While the strongly studded euro economy balances itself on the basis of domino effect, Spain is acting like a key block that will either tear or make the mark, for this single currency (i.e. Euro). Recent news have pointed out that the head of the IMF has been taking a tour across Spain, and we are left thinking that sooner or later Madrid is going to ask for help.


Based on a cheap credit, Spain hasn’t been getting the type of response that was expected from the construction industry and the small bubbly property sector. Out of 5 workers, 1 is always looking sad and gloomy because of the unemployment factor.

Markets were expecting some sort of reassurance as per a new financial stabilization policy, but in vain. Most likely, Spain is expected to ask for aid from the IMF officials in hopes of hauling the economy on its legs again. A possible solution might be an urgent EU-IMF cash injection, worth 200 Billion euros.

Meanwhile, far across the globe, there are German officials, who have been panicking due to accusations of de-stabilizing Spain amid concerns in Berlin and Madrid, that not enough is being cut to save the day. The German banks are openly exposed to market contagion because they own billions of Euros in Spanish debt.
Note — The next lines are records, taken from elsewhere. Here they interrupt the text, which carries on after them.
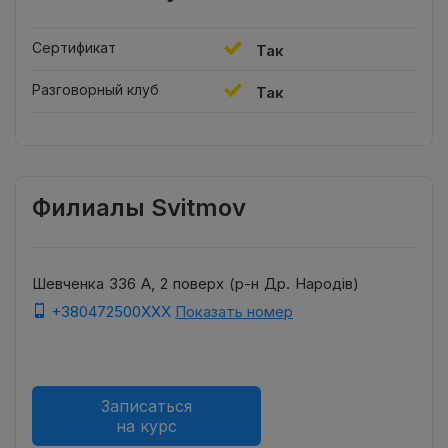
Сертификат
Так
Разговорный клуб
Так
Филиалы Svitmov
Шевченка 336 А, 2 поверх (р-н Др. Народів)
+380472500XXX
Показать номер
Записаться
на курс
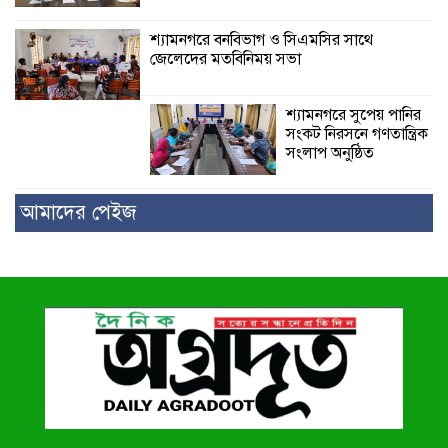
শ্যামনগরে বনবিভাগ ও সিএমসির সাথে
জেলেদের মতবিনিময় সভা
শ্যামনগরে সুপেয় পানির
সংকট নিরসনে গণতান্ত্রিক
সংলাপ অনুষ্ঠিত
আমাদের পেইজ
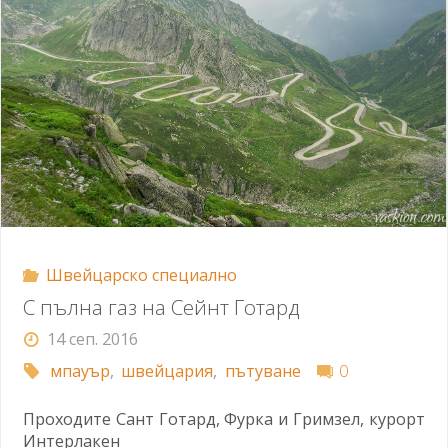
Швейцарско специално
С пълна газ на Сейнт Готард
14 сеп. 2016
мпауър
,
швейцария
,
пътуване
0
Проходите Сант Готард, Фурка и Гримзел, курорт
Интерлакен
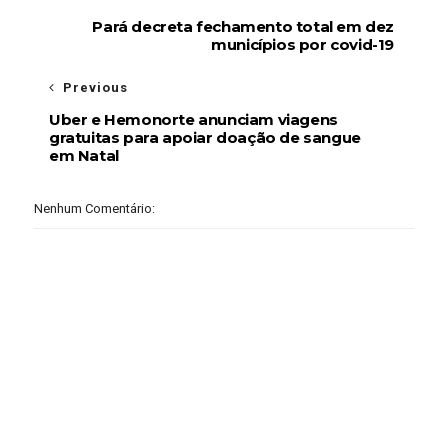
Pará decreta fechamento total em dez
municípios por covid-19
Previous
Uber e Hemonorte anunciam viagens
gratuitas para apoiar doação de sangue
em Natal
Nenhum Comentário:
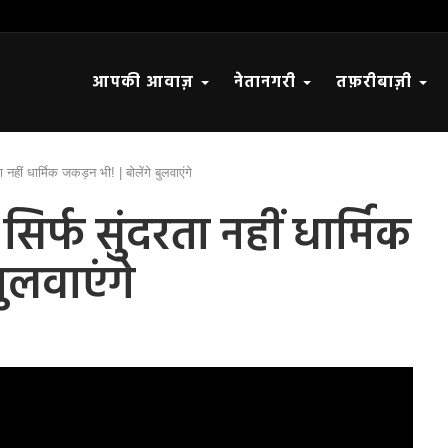
आपकी आवाज़
नेतानगरी
तफ़रीबाज़ी
ा नहीं धार्मिक जकड़न भी! | बोलेंगे बुलवाएंगे
िर्फ सुंदरता नहीं धार्मिक
ुलवाएंगे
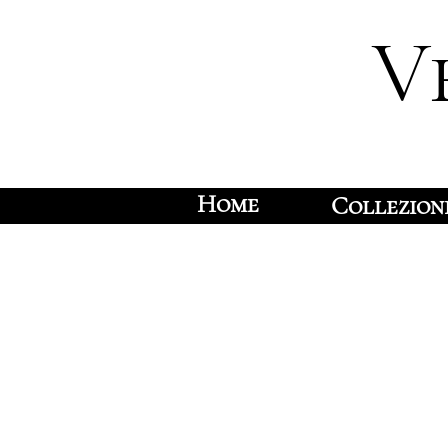
V
Home
Collezion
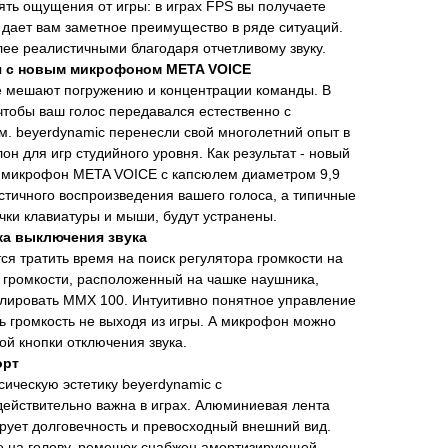
ять ощущения от игры: в играх FPS вы получаете
о дает вам заметное преимущество в ряде ситуаций.
ее реалистичными благодаря отчетливому звуку.
я с новым микрофоном META VOICE
 мешают погружению и концентрации команды. В
 чтобы ваш голос передавался естественно с
 beyerdynamic перенесли свой многолетний опыт в
лон для игр студийного уровня. Как результат - новый
 микрофон META VOICE с капсюлем диаметром 9,9
стичного воспроизведения вашего голоса, а типичные
чки клавиатуры и мыши, будут устранены.
ка выключения звука
ся тратить время на поиск регулятора громкости на
 громкости, расположенный на чашке наушника,
улировать MMX 100. Интуитивно понятное управление
ь громкость не выходя из игры. А микрофон можно
й кнопки отключения звука.
орт
сическую эстетику beyerdynamic с
действительно важна в играх. Алюминиевая лента
ирует долговечность и превосходный внешний вид.
е на голову, ремешок снабжен амортизирующей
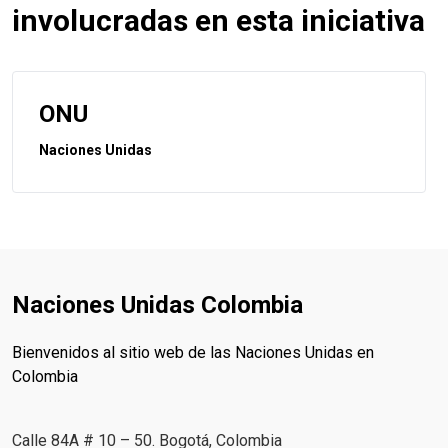
involucradas en esta iniciativa
ONU
Naciones Unidas
Naciones Unidas Colombia
Bienvenidos al sitio web de las Naciones Unidas en
Colombia
Calle 84A # 10 – 50. Bogotá, Colombia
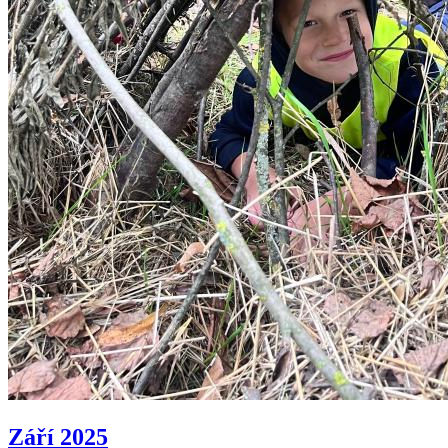
Září 2025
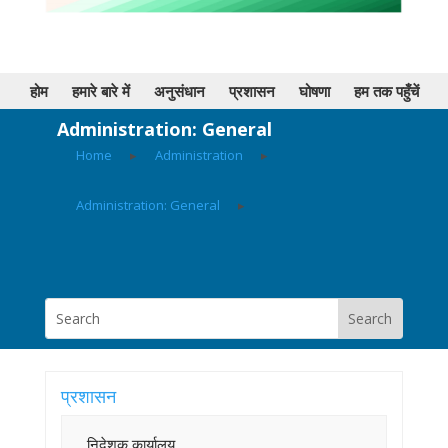
होम
हमारे बारे में
अनुसंधान
प्रशासन
घोषणा
हम तक पहुँचें
Administration: General
Home
▸
Administration
▸
Administration: General
▸
प्रशासन
निदेशक कार्यालय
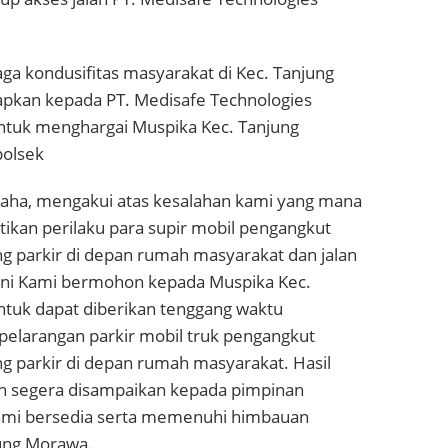
ga kondusifitas masyarakat di Kec. Tanjung
pkan kepada PT. Medisafe Technologies
tuk menghargai Muspika Kec. Tanjung
polsek
aha, mengakui atas kesalahan kami yang mana
kan perilaku para supir mobil pengangkut
g parkir di depan rumah masyarakat dan jalan
ini Kami bermohon kepada Muspika Kec.
tuk dapat diberikan tenggang waktu
pelarangan parkir mobil truk pengangkut
g parkir di depan rumah masyarakat. Hasil
an segera disampaikan kepada pimpinan
ami bersedia serta memenuhi himbauan
ung Morawa.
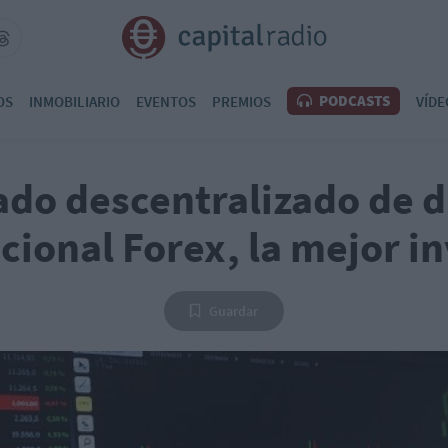
PODCASTS
OS
INMOBILIARIO
EVENTOS
PREMIOS
VÍDE
do descentralizado de d
cional Forex, la mejor i
Guardar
It is not as easy as it looks, printing new bank notes or throwing billions more at Spain will only degrade the value of money. Moreover, the money injection tactics will be unpopular in countries such as Germany, where the government is trying to cope with its own financial downturns. Feeble cracks are already visible in the European economy as a whole, and we still await the ultimate outcome of this whole fiasco.